Researchers working on a University of Exeter-led project to trace how Easter customs began, how the hare and rabbit came to be linked with the festival, and the animals and festival were imported to Britain, believe the goddesses were created and worshipped as a way for people to express concerns about violence. The team also worked with the BBC, the author Adrian C. Bott, and the visual artist Ben Frimet to produce a video, and an online art installation exploring these ideas.
There have been goddesses associated with the hare in Britain for 2,000 years, but they had very different roles in different periods. Some were imported from other countries, and were adapted by people in the UK to suit the society, landscape and animals around them. Links between the hare and Easter only started in modern Britain.
Andraste was associated with warfare, with her worshippers battling against the Roman Empire. Roman Britain was peaceful, so violence was then associated with hunting, with people looking to Diana-Andraste for protection and wearing her hare symbol on plate brooches. In Wales people worshipped St Melangell in the hope she could help them solve disputes about land use local people and distant authorities. Today, people share memes depicting an alleged pagan goddess called ‘Easter’ in online debates about the origins of our modern festival.
The experts looked at images of the goddesses in churches and other places to see how they were used by people at the time. They also used archaeological evidence from animal bones found throughout the country.

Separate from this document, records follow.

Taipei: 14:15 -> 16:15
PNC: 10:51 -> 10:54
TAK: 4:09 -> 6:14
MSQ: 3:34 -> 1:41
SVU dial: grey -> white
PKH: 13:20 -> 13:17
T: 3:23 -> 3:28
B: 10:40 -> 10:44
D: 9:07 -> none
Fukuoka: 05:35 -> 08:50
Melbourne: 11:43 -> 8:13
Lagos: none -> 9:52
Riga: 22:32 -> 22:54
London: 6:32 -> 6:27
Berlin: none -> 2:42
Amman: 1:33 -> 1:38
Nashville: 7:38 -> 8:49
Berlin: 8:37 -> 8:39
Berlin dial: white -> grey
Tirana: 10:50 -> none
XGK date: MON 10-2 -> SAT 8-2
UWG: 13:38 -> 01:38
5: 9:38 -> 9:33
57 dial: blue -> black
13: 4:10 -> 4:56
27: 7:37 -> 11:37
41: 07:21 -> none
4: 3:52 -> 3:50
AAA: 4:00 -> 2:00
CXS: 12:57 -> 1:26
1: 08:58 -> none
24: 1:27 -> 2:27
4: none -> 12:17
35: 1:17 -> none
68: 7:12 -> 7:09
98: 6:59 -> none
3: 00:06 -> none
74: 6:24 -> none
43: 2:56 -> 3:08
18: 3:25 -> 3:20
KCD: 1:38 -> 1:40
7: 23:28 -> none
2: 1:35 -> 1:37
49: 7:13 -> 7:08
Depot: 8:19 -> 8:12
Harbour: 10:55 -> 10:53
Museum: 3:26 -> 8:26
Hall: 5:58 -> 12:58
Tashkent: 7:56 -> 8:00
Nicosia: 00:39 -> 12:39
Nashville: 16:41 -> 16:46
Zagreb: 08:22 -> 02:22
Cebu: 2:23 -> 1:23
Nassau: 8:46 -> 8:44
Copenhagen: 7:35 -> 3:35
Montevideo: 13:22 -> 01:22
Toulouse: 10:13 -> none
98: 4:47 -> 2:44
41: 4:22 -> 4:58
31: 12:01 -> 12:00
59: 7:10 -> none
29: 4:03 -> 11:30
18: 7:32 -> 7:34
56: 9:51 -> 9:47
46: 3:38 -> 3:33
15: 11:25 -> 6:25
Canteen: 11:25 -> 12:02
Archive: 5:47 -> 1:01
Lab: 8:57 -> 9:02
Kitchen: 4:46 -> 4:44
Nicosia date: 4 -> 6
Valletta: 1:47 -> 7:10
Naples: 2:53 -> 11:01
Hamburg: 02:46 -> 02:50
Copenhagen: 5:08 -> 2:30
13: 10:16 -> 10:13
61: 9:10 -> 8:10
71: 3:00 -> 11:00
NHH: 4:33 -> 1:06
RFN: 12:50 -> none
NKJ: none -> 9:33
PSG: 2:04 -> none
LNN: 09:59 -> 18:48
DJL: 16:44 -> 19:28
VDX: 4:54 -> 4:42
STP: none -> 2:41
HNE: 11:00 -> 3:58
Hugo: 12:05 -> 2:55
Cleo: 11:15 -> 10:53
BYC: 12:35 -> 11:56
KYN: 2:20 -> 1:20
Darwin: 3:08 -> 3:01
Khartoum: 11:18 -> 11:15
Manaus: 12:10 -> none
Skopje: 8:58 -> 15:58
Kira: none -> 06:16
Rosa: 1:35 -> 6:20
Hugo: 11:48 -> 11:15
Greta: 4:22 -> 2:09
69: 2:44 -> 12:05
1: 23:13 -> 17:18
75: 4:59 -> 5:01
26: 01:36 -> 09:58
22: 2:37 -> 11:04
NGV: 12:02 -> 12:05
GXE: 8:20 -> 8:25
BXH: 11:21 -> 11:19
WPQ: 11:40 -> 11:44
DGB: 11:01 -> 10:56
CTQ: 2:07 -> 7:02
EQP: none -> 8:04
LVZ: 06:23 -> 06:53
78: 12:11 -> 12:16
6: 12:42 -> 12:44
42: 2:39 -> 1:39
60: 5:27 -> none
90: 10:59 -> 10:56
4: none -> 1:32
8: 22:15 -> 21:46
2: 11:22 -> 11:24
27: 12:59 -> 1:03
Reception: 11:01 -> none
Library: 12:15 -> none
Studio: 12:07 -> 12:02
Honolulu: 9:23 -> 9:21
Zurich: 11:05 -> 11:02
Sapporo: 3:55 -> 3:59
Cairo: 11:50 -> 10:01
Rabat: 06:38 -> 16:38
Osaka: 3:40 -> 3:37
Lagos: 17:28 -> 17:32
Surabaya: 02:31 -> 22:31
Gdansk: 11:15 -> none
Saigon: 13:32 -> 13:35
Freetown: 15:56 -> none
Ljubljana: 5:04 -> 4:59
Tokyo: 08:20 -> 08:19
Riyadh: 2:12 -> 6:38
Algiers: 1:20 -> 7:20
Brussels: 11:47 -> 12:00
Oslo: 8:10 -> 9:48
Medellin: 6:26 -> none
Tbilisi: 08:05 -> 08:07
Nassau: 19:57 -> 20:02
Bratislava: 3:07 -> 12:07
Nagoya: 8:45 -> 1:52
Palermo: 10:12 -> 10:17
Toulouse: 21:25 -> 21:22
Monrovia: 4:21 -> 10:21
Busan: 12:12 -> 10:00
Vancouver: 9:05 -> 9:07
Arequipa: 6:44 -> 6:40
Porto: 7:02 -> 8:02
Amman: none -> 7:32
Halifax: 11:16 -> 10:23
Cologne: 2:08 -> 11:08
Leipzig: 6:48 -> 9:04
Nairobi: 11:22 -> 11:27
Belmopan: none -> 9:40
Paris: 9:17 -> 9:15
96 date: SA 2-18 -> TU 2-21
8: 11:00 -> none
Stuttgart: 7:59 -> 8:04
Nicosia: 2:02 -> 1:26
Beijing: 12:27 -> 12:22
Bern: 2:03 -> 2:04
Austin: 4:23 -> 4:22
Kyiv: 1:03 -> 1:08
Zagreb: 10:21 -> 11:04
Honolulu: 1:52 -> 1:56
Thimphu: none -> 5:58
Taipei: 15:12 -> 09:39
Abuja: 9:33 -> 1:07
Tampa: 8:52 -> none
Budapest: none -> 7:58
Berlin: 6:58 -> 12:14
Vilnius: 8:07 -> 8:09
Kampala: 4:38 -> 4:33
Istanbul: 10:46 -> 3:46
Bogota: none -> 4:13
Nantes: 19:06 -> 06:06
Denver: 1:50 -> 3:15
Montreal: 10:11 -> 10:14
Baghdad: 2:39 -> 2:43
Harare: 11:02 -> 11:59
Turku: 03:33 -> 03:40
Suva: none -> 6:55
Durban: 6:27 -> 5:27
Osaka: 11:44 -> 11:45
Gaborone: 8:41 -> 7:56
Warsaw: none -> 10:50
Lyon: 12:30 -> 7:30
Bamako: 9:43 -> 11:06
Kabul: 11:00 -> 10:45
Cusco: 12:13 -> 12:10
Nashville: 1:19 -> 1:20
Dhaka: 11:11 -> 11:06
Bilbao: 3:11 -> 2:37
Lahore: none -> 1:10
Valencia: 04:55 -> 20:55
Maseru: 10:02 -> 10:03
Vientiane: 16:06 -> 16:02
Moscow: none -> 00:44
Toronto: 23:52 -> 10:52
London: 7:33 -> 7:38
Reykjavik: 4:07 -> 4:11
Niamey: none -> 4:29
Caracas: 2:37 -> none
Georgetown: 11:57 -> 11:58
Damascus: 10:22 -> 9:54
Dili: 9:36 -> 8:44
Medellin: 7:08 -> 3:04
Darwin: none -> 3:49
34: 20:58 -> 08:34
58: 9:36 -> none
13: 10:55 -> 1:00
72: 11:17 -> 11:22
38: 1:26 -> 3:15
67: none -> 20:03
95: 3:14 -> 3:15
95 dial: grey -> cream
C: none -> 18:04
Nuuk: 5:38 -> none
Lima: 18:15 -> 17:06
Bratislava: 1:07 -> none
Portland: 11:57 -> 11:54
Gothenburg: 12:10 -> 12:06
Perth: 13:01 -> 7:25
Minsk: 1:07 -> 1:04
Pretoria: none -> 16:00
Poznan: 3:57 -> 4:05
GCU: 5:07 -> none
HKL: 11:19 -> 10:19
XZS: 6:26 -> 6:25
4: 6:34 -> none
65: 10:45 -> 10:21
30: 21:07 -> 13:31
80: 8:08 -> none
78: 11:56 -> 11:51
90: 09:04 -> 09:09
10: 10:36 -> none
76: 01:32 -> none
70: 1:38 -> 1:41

Dr Carly Ameen, a member of the research team, said: “Analysing ancient symbols alongside animal bones helps us understand more about society at the time, and can help explain some of the Easter traditions we follow today. Using physical evidence and art from the past shows us about people’s beliefs.
Dr Luke John Murphy, lead author of the study, said “Animals are more than sources of calories and raw materials. Humans have always used religion to negotiate their direct relationships with animals, and we can learn more about ecology and society at the time through tracing those relationships.”
“In Britain today it’s almost as if we have invented a new goddess, ‘Easter’, because of gaps in our knowledge about where our traditions stem from. Archaeology and cultural research is increasingly showing how much of what we view as “British” today is a result of animals and ideas being imported into the country at different periods.”
Contrary to common assumptions, the Anglo-Saxon goddess Ēostre was not associated with spring, fertility, hares or Easter, researchers on the project say. Even her existence in pre-Christian England is controversial. Bede, writing in 725 AD, claimed the ‘English’ name for the month when Easter occurred was Eosturmonath, apparently a name derived from the pre-Christian spring festival dedicated to the goddess. But he may have exaggerated or even invented Ēostre. Dr Phil Shaw, another research on the ‘Easter E.g.’ project, believes it is possible Ēostre was associated with a local religious tradition in Kent, where she may have been a protective deity for a sub-tribal social unit called the Ēastorwara. Ēostre-worship and the Ēastorwara may have been based in an area around the modern village of Eastry – one of three English place names that share an etymological root with her name.
The association between the hare, Easter, and Easter eggs was first recorded in seventeenth-century Germany, but that hares and eggs may separately have been part of British Easter traditions for longer. The ‘Easter Hare’’s relationship with the early twentieth-century Osterfuchs (Easter Fox) recorded in north-western German folklore and the seemingly Victorian Easter Bunny in Britain are unclear, but the team are planning further investigations.
The research is funded by the Arts and Humanities Research Council.